メールの添付、ダウンロード、迷惑アプリで仕込まれる
一方で、PC所有者の許可なく不正なプログラムを忍び込ませる悪質なケースがある。知らないうちに自分のPCがマイニングに利用され、しかも「もうけ」は持っていかれるというわけだ。セキュリティーソフト大手のトレンドマイクロは17年7月10日、サイト上で「仮想通貨の発掘に必要なリソースを確保するため、サイバー犯罪者はマルウェアを利用します」として事例を紹介した。マルウェアとは、コンピューターウイルスのような悪意のあるソフトを指す。
通常こうしたマルウェアはPCを乗っ取って「ゾンビ化」し、都合よく操る。

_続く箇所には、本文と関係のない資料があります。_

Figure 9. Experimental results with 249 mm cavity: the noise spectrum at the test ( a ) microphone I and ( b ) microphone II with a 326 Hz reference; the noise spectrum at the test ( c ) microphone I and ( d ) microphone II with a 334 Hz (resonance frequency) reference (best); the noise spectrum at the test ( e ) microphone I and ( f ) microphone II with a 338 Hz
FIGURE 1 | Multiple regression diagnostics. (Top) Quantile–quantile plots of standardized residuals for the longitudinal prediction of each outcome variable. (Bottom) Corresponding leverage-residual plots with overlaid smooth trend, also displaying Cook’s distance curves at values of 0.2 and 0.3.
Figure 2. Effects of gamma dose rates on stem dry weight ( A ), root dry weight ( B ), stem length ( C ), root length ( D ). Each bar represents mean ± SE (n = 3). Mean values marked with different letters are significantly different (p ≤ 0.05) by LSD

2014年には米ハーバード大学のスーパーコンピューターが、17年2月上旬には米連邦準備銀行のサービスが、それぞれ仮想通貨「Dogecoin(ドージコイン)」「ビットコイン」のマイニングに不正利用された。
マルウェアを仕込む方法としてはこれまで、スパムメールの添付ファイル、不正なURL経由のダウンロード、迷惑アプリが確認されている。具体的な被害として「感染したPCのリソースを盗用し、パフォーマンスに重大な影響を与え、機器の損耗を早めます。また、消費電力の増加のように、感染による影響にはその他の費用も含まれます」とある。トレンドマイクロはさらに10月31日、米グーグルのアプリ提供サービス「グーグルプレイ」上で、仮想通貨の不正採掘アプリを2種類確認したとして注意喚起を行った。既にグーグル側に通報し、削除されたという。

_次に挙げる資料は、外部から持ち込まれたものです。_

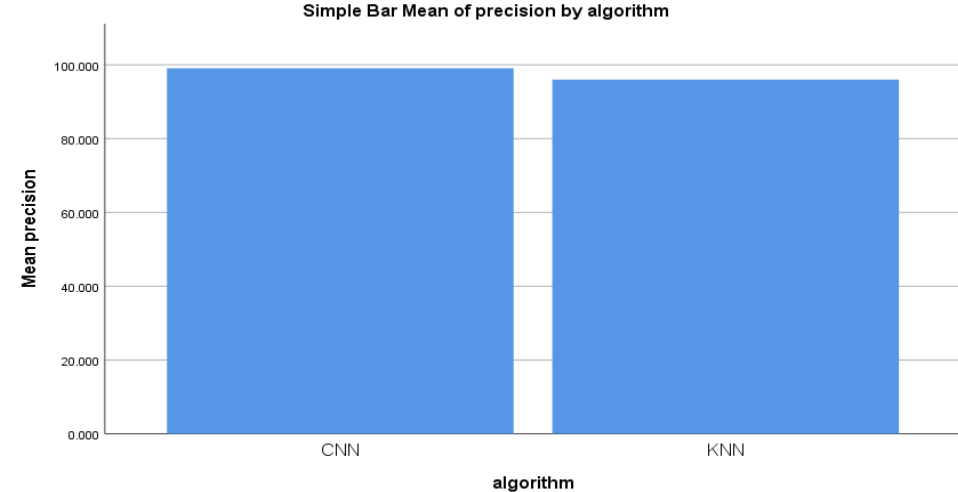
Figure 6. Precision mean for the CNN and KNN algorithms’ performance measure.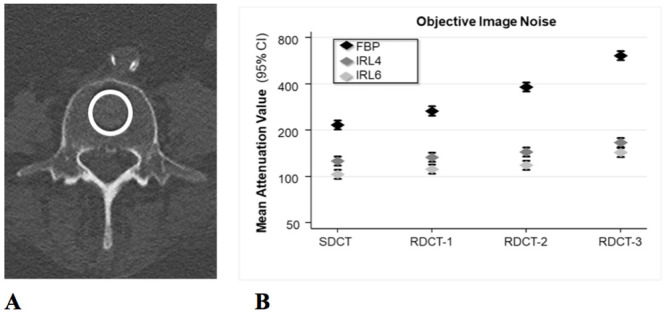
Objective image noise.A Measurement of CT number and objective image noise (OIN). Axial CT image shows placement of ROI (circle) in the center of the body of the third lumbar vertebra. Measurements were performed in three adjacent slices and the mean values were calculated. B Quantitative analyses of OIN (defined as SD of CT number) for SDCT and three different RDCT protocols, as measured in the center of the body of the third lumbar vertebra. Images were reconstructed with FBP and IRL4 and IRL6. Horizontal midpoints of diamonds represent mean values, and error bars denote 95% CIs. Compared to SDCT with FBP, even the RDCT protocol with lowest dose (RDCT-3) reconstructed with IR resulted in lower OIN.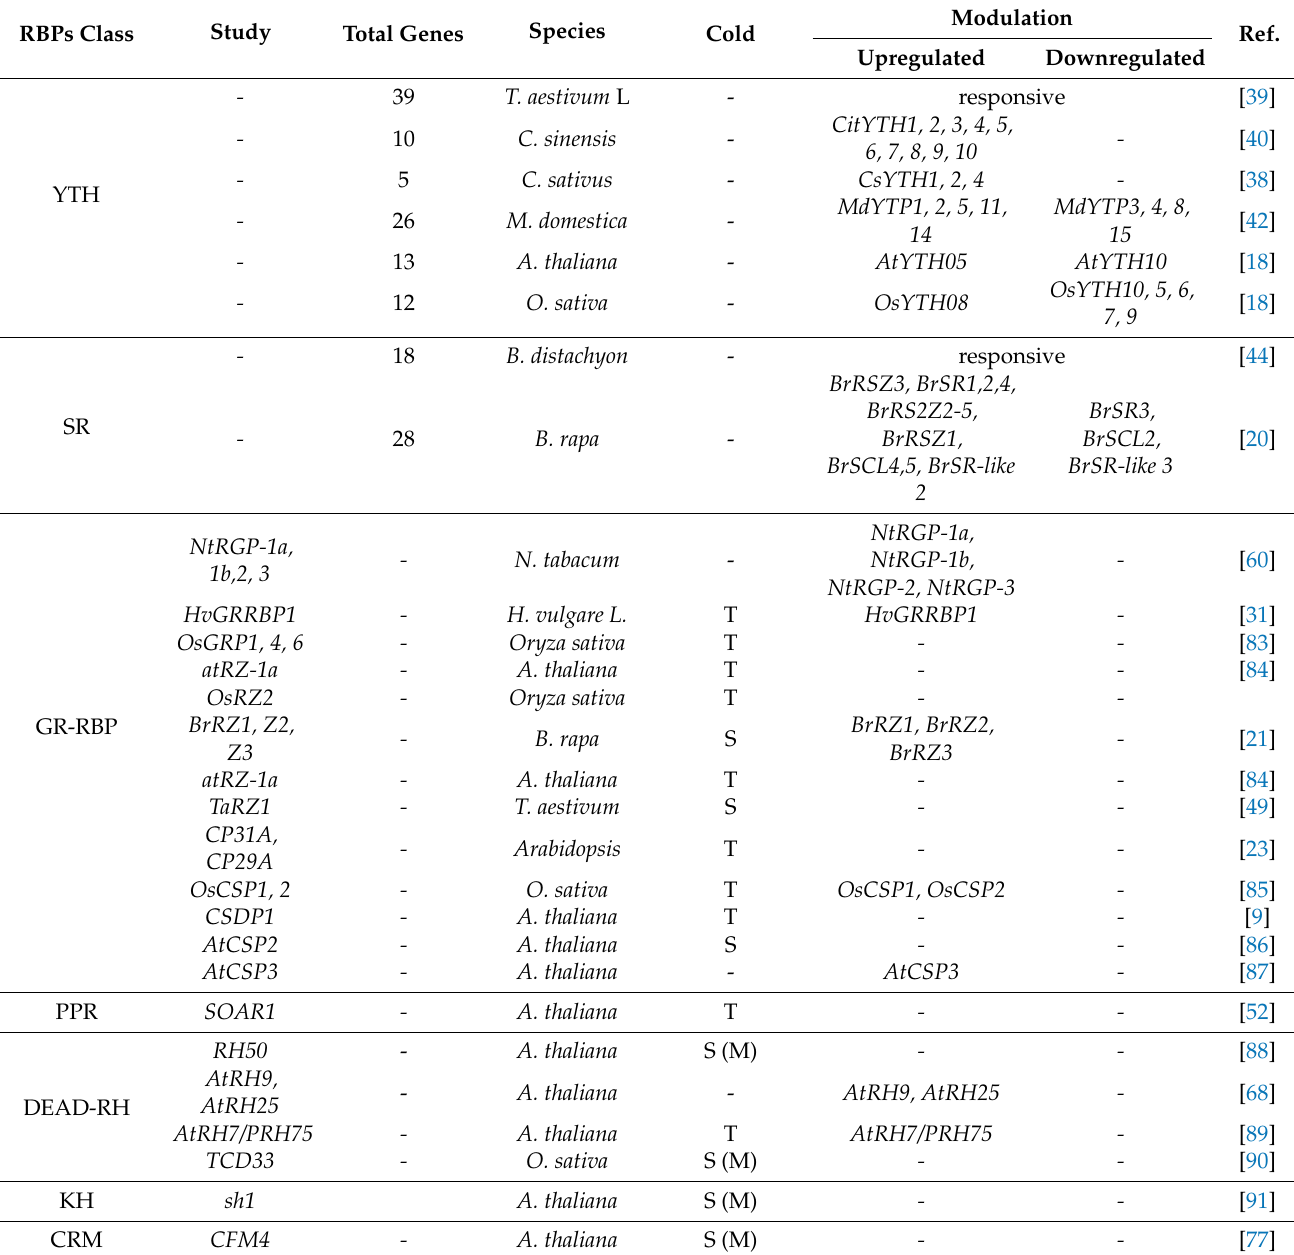
Table 4. Plant RNA binding proteins implicated in cold/low-temperature stress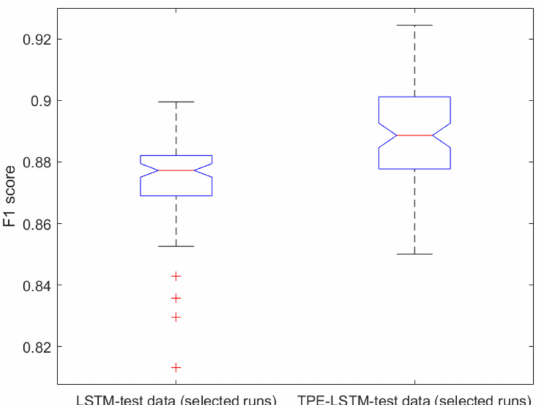
Figure 7. F1 score: test data, 86% runs with improvement applied. LSTM versus TPE-LSTM.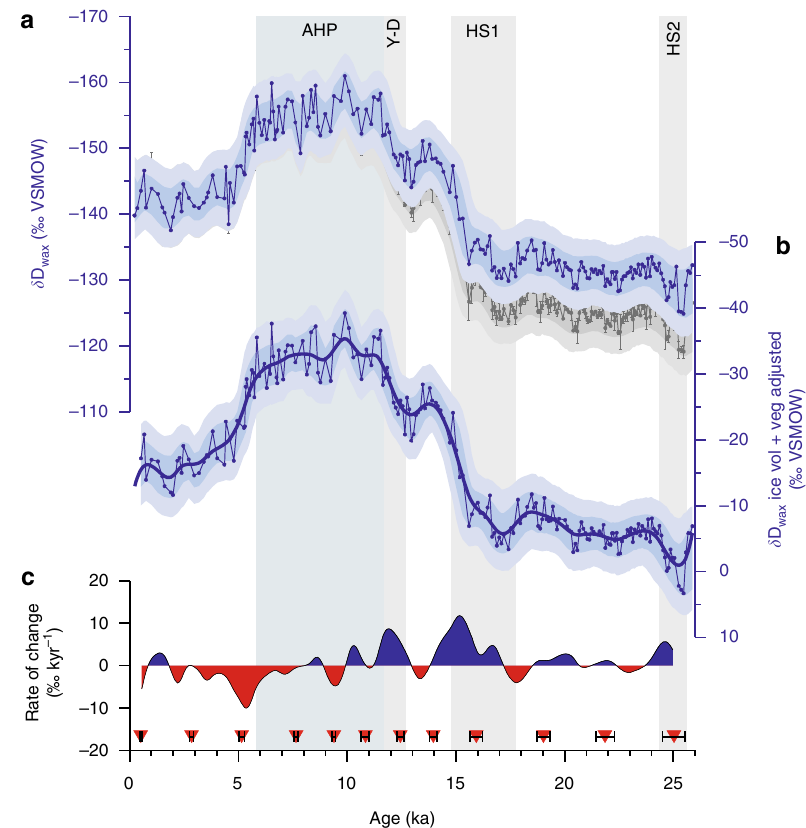
Fig. 3 δ D wax from core GeoB4905-4 in the Gulf of Guinea. a Grey timeseries represents unadjusted δ D wax . Error bars are individual analytical uncertainty. Shadings indicate 68 and 95% uncertainty bounds, including a mean analytical uncertainty of 3 ‰ and age uncertainty. Blue timeseries represents δ D wax adjusted for ice volume, shading as above. b δ D wax adjusted for ice-volume and vegetation-type changes, representing an estimate of past δ D p . Shadings as above. Thick black line is the Ruppert-Sheather-Wand smooth, the optimal smoothing for the data set 86 . c Rate of change ( ‰ kyr − 1 ) based on Ruppert- Sheather-Wand smooth. Blue colours representing periods of wettening, red represent periods of aridi fi cation. Red diamonds mark calibrated radiocarbon age control points. Vertical bars highlight the African Humid Period (AHP), Younger-Dryas (Y-D) and Heinrich Stadials 1 and 2 (HS1,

「ゾンビ化」したPCは「意図せずしてサイバー犯罪の片棒を担がされてしまいます」。トレンドマイクロでは被害軽減のために、最新のパッチを利用して機器を更新する、初期設定の認証情報を強化して不正アクセスの可能性を減らす、家庭用ルーターのファイアーウォールを有効にする、といった方法をとるよう促している。